I had a full day planned: Record a podcast, post some articles I wrote this week, take a phone call for the book project, and so on.
Then 10 minutes passed and the power remained off. It turned out that most of Haverhill and parts of Methuen and North Andover went dark, so school was called off. Both kids home for the day. A day where I had a packed agenda. We wound up at a friend’s house in Hampstead, N.H., which did have power, and I set about doing the podcast. An hour-long process stretched to three hours, as the podcasting software decided this would be the perfect day to crash repeatedly.
On it went.
The good news is that I managed to hold on to my sanity, although I was fairly crabby. I still am, in fact.

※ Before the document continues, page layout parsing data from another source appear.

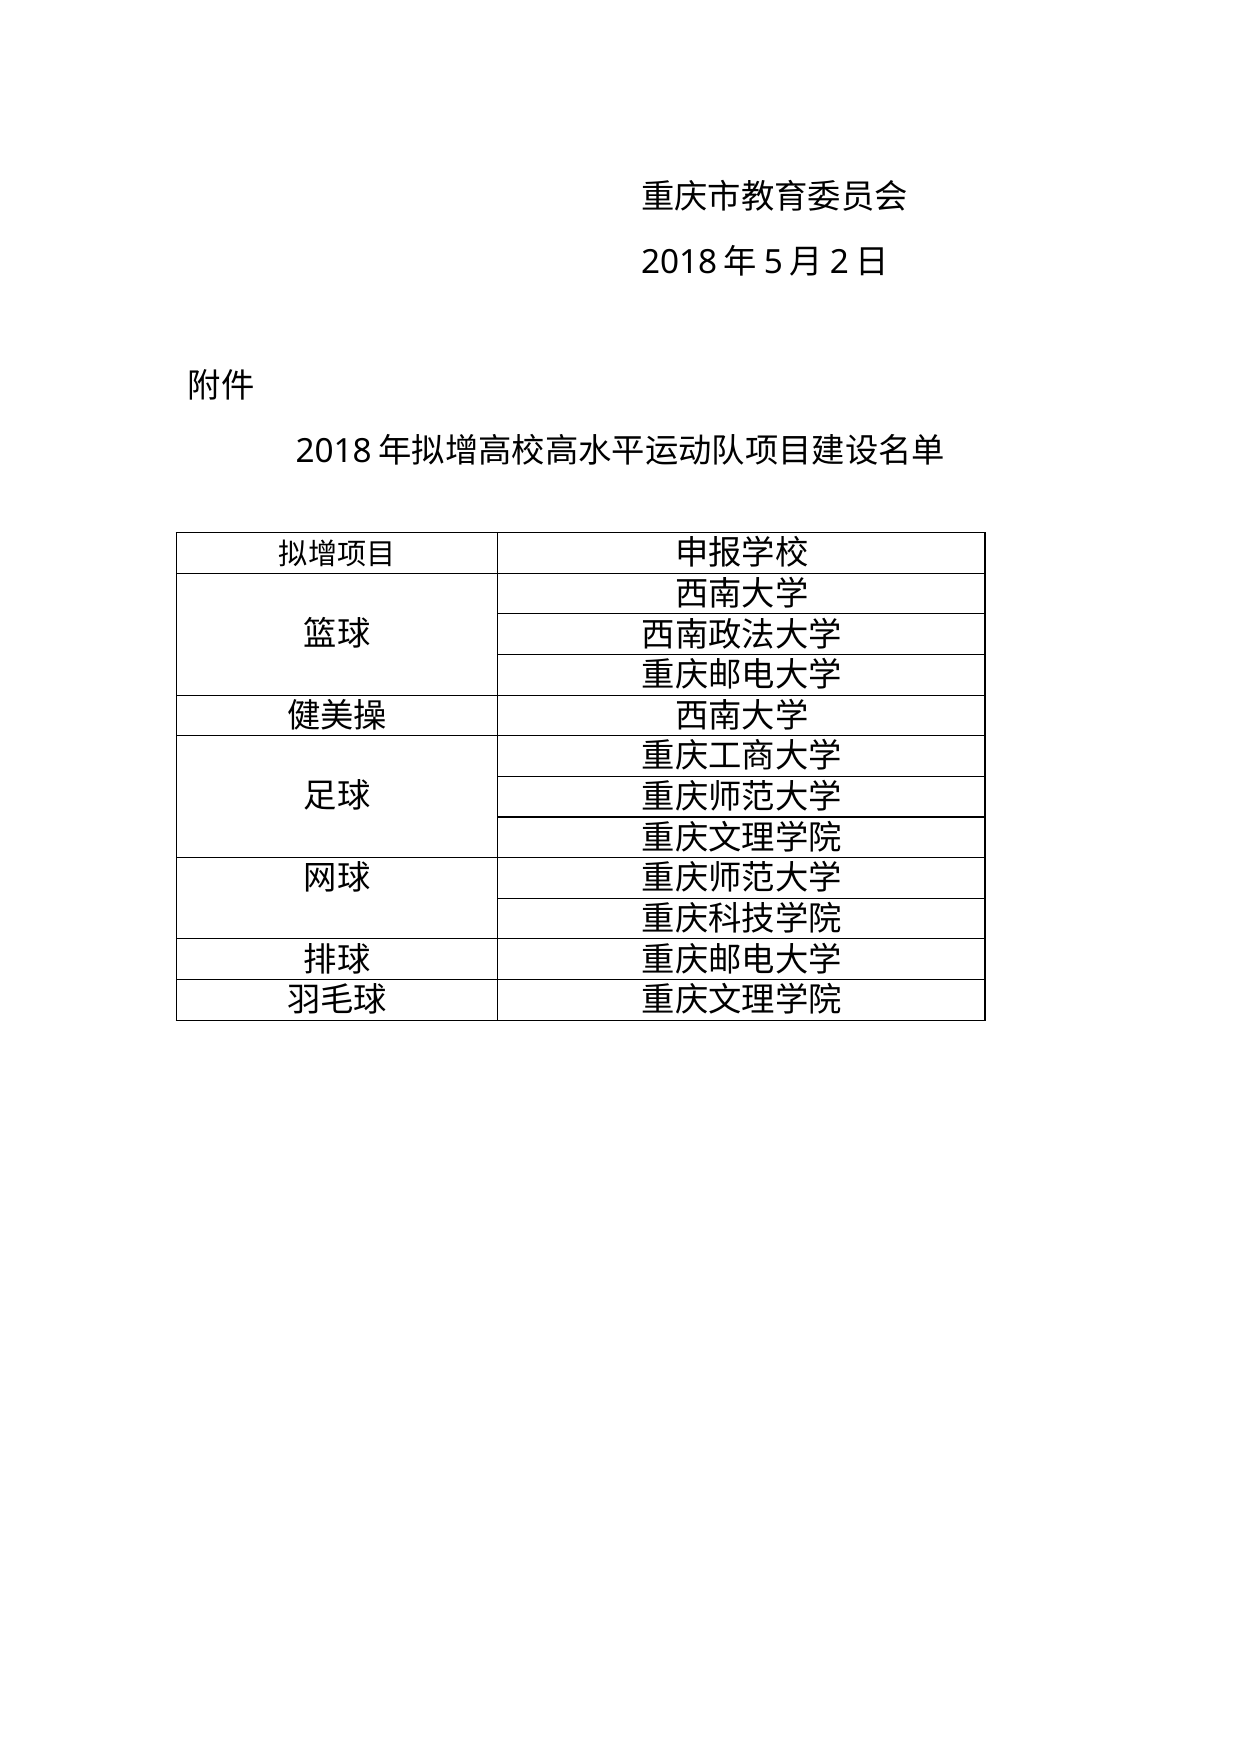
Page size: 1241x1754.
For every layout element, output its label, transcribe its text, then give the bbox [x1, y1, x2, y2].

table_cell 重庆文理学院 [498, 980, 984, 1019]
table_cell 网球 [177, 858, 497, 938]
table_cell 足球 [177, 736, 497, 857]
table_cell 重庆工商大学 [498, 736, 984, 776]
table_cell 西南大学 [498, 574, 984, 613]
text 2018年5月2日 [187, 227, 1053, 292]
table_cell 健美操 [177, 696, 497, 735]
table_cell 羽毛球 [177, 980, 497, 1019]
table_cell 排球 [177, 939, 497, 979]
table_cell 西南大学 [498, 696, 984, 735]
table_cell 重庆邮电大学 [498, 655, 984, 694]
text 附件 [187, 350, 1053, 415]
table_cell 西南政法大学 [498, 614, 984, 654]
table_cell 重庆文理学院 [498, 818, 984, 857]
table_cell 重庆邮电大学 [498, 939, 984, 979]
table_cell 重庆科技学院 [498, 899, 984, 938]
text 重庆市教育委员会 [187, 162, 1053, 227]
table_cell 重庆师范大学 [498, 858, 984, 898]
table_header 拟增项目 [177, 533, 497, 573]
table_cell 重庆师范大学 [498, 777, 984, 816]
text 2018年拟增高校高水平运动队项目建设名单 [187, 415, 1053, 474]
table_cell 篮球 [177, 574, 497, 694]
table_header 申报学校 [498, 533, 984, 573]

But things worked out, The work got done. Nobody got hurt.
I didn’t binge. I didn’t yell at anyone. I didn’t get any panic attacks.
That’s real progress.
And yet I’m still pissed at myself, because I could have handled today’s twists and turns so much better than I did.
But I’m not going to sit here and dwell on it. Why bother?
Besides, things are looking up.
The sun is finally shining and the pavement is drying.
I’m going to visit the chiropractor in Newburyport shortly, so I’ll be able to get out there and enjoy it. Newburyport is one of my favorite places, and even a drive in for an appointment is a treat.
And Lent is technically over, which means a nice cigar is in my future.